*** Passage shown ***
About two weeks ago, thousands of people across the United States took to the streets in protest, hoisting signs with damning statements like “Driving us into poverty” or “32 cents a mile is not enough.” In cities from Los Angeles to Boston, the masses clamored to be heard, tensions flared and the streets seemed suspiciously devoid of ridesharing vehicles.
The protests could be more accurately described as a strike against the ridesharing industry’s titans, Uber (NYSE: UBER) and Lyft (NASDAQ: LYFT). The goal of the protesters, most of whom were Uber and Lyft drivers, was to advocate for passage of the federal Protecting the Right to Organize Act. It’s just the latest in a series of pushes to secure expanded rights and protections for rideshare drivers and other gig workers.
Reigning in the giants
“We have seen this growth in this employer strategy of misclassifying their workers as independent contractors in order to evade all of the costs and obligations and liabilities that come with being an employer,” Erin Hatton, a professor in the sociology department at the University of Buffalo, told Modern Shipper.
For a gig economy employer like Uber or Lyft, critics say there’s an incentive to take advantage of the country’s vague labor classification laws, avoiding the provision of costly benefits while maintaining control of their workers. Based on that argument, lawmakers in California passed Assembly Bill 5 in 2019, which codified the so-called ABC test and made it more difficult for the companies to classify their drivers as independent contractors.
*** End of Passage shown ***
*** Given data ***
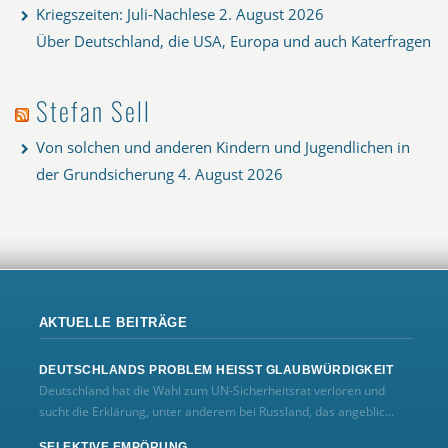
Kriegszeiten: Juli-Nachlese
2. August 2026
Über Deutschland, die USA, Europa und auch Katerfragen
Stefan Sell
Von solchen und anderen Kindern und Jugendlichen in
der Grundsicherung
4. August 2026
AKTUELLE BEITRÄGE
DEUTSCHLANDS PROBLEM HEISST GLAUBWÜRDIGKEIT
Deutschland hat die Wahl zum UN‑Sicherheitsrat verloren und
sucht die Erklärung, unter anderem bei Russland, das angeblic...
SELEKTIVE EMPÖRUNG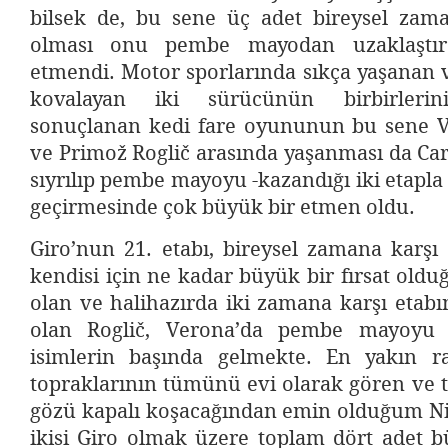
bilsek de, bu sene üç adet bireysel zama
olması onu pembe mayodan uzaklaştı
etmendi. Motor sporlarında sıkça yaşanan ve
kovalayan iki sürücünün birbirlerin
sonuçlanan kedi fare oyununun bu sene V
ve Primož Roglič arasında yaşanması da Ca
sıyrılıp pembe mayoyu -kazandığı iki etapla b
geçirmesinde çok büyük bir etmen oldu.
Giro’nun 21. etabı, bireysel zamana karşı
kendisi için ne kadar büyük bir fırsat old
olan ve halihazırda iki zamana karşı etab
olan Roglič, Verona’da pembe mayoyu
isimlerin başında gelmekte. En yakın rak
topraklarının tümünü evi olarak gören ve 
gözü kapalı koşacağından emin olduğum Nib
ikisi Giro olmak üzere toplam dört adet b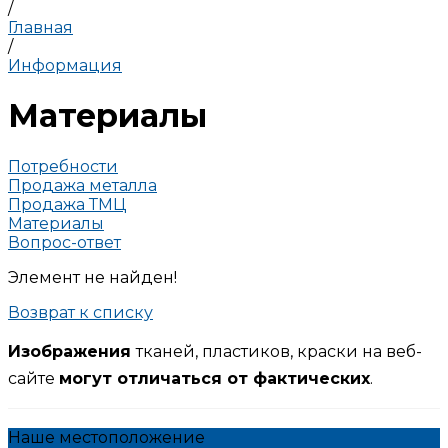
/
Главная
/
Информация
Материалы
Потребности
Продажа металла
Продажа ТМЦ
Материалы
Вопрос-ответ
Элемент не найден!
Возврат к списку
Изображения
тканей, пластиков, краски на веб-
сайте
могут отличаться от фактических
.
Наше местоположение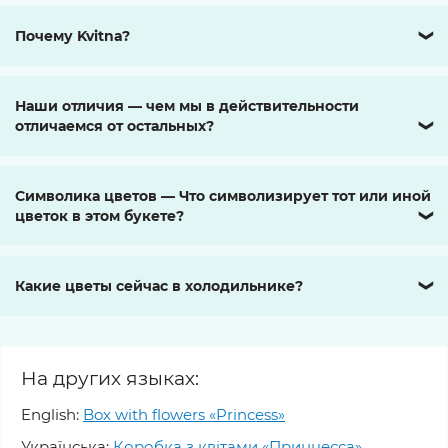
Почему Kvitna?
❯
Наши отличия — чем мы в действительности
отличаемся от остальных?
❯
Символика цветов — Что символизирует тот или иной
цветок в этом букете?
❯
Какие цветы сейчас в холодильнике?
❯
На других языках:
English:
Box with flowers «Princess»
Українська:
Коробка з квітами «Принцесса»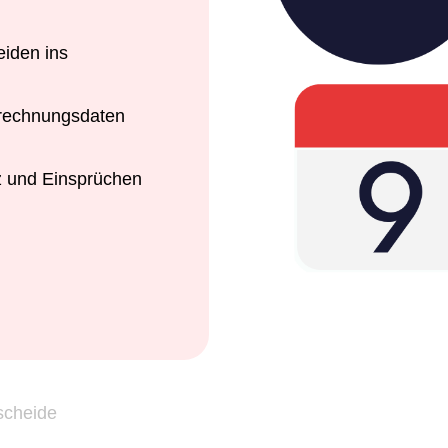
iden ins
erechnungsdaten
z und Einsprüchen
scheide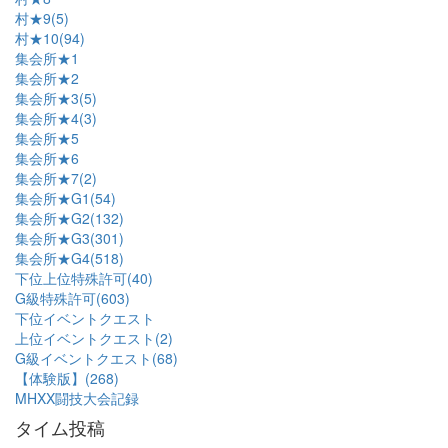
村★9(5)
村★10(94)
集会所★1
集会所★2
集会所★3(5)
集会所★4(3)
集会所★5
集会所★6
集会所★7(2)
集会所★G1(54)
集会所★G2(132)
集会所★G3(301)
集会所★G4(518)
下位上位特殊許可(40)
G級特殊許可(603)
下位イベントクエスト
上位イベントクエスト(2)
G級イベントクエスト(68)
【体験版】(268)
MHXX闘技大会記録
タイム投稿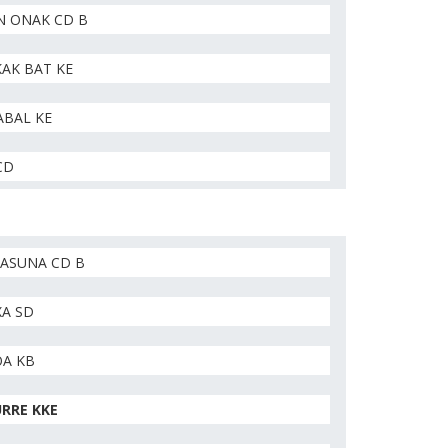
N ONAK CD B
AK BAT KE
ABAL KE
CD
TASUNA CD B
XA SD
OA KB
RRE KKE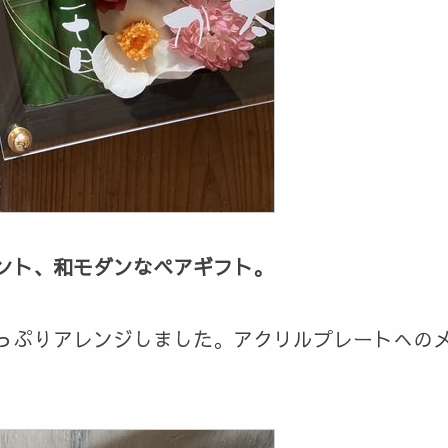
ント、和モダンなペアギフト。
っぷりアレンジしました。アクリルプレートへの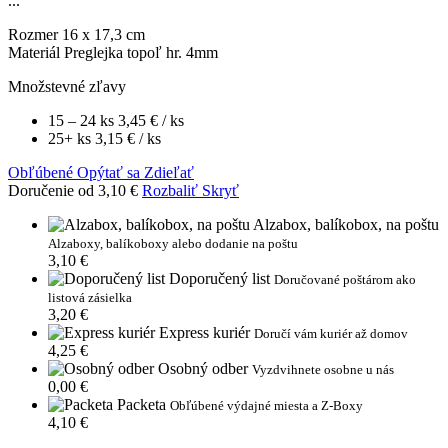
...
Rozmer
16 x 17,3 cm
Materiál
Preglejka topoľ hr. 4mm
Množstevné zľavy
15 – 24 ks
3,45 €
/ ks
25+ ks
3,15 €
/ ks
Obľúbené
Opýtať sa
Zdieľať
Doručenie od 3,10 €
Rozbaliť
Skryť
Alzabox, balíkobox, na poštu
Alzaboxy, balíkoboxy alebo dodanie na poštu
3,10 €
Doporučený list
Doručované poštárom ako
listová zásielka
3,20 €
Express kuriér
Doručí vám kuriér až domov
4,25 €
Osobný odber
Vyzdvihnete osobne u nás
0,00 €
Packeta
Obľúbené výdajné miesta a Z-Boxy
4,10 €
*** End of Given data ***
* **Tasks to complete**:
1 > Answer these questions using the article on rideshare driver protests:
(a) Which federal act did the protesters want passed?
(b) At which university does Erin Hatton teach sociology?
(c) In what year did California lawmakers pass Assembly Bill 5?
2 > Write a continuation of the article on rideshare driver protests, beginning right after its final sentence.
The records were drawn from a separate source.

* **Answers to the exercises**:
1 >
(a) The Protecting the Right to Organize Act
(b) The University of Buffalo
(c) 2019

2 >
“Different laws have different rules about what is an employer and what counts as an employee under the law. And so it just kind of has become this rather anachronistic and unnecessarily complex system,” Hatton explained. “I think what AB-5 tried to do was to create a more streamlined, commonsense definition of employment.”
As it would turn out, though, AB-5 didn’t have much staying power. Just a year later, in November 2020, the now-controversial Proposition 22 passed in California with nearly 59% of the vote. The ballot measure was the most expensive in California’s history, backed by over $200 million in funding from Uber, Lyft, Instacart and Postmates.
“If Prop 22 hadn’t passed, drivers would be eventually declared traditional employees, and that would have been a massive change to the industry,” Steve King, a partner at Emergent Research studying the independent workforce, told Modern Shipper. “What it basically did was keep the landscape that was in place prior to AB-5. In many ways, it didn’t have a big, direct impact — it kept a big change from happening.”
Prop 22 exempted rideshare employers from classifying their workers as employees, effectively exempting them from AB-5. The companies successfully argued that complying with AB-5 would jack up fares, and that most of their drivers were part time and wanted the flexibility that comes with independent contractor status.
“It obviously kind of legalized this strategy, at least in California,” said Hatton.
But Prop 22’s impact hasn’t been limited to the Golden State.
While plans to adopt laws similar to AB-5 were on the table in other states before Prop 22 passed, many state lawmakers worried about the potential backlash and scrapped them. That’s led to some stagnation in the fight for gig worker protections.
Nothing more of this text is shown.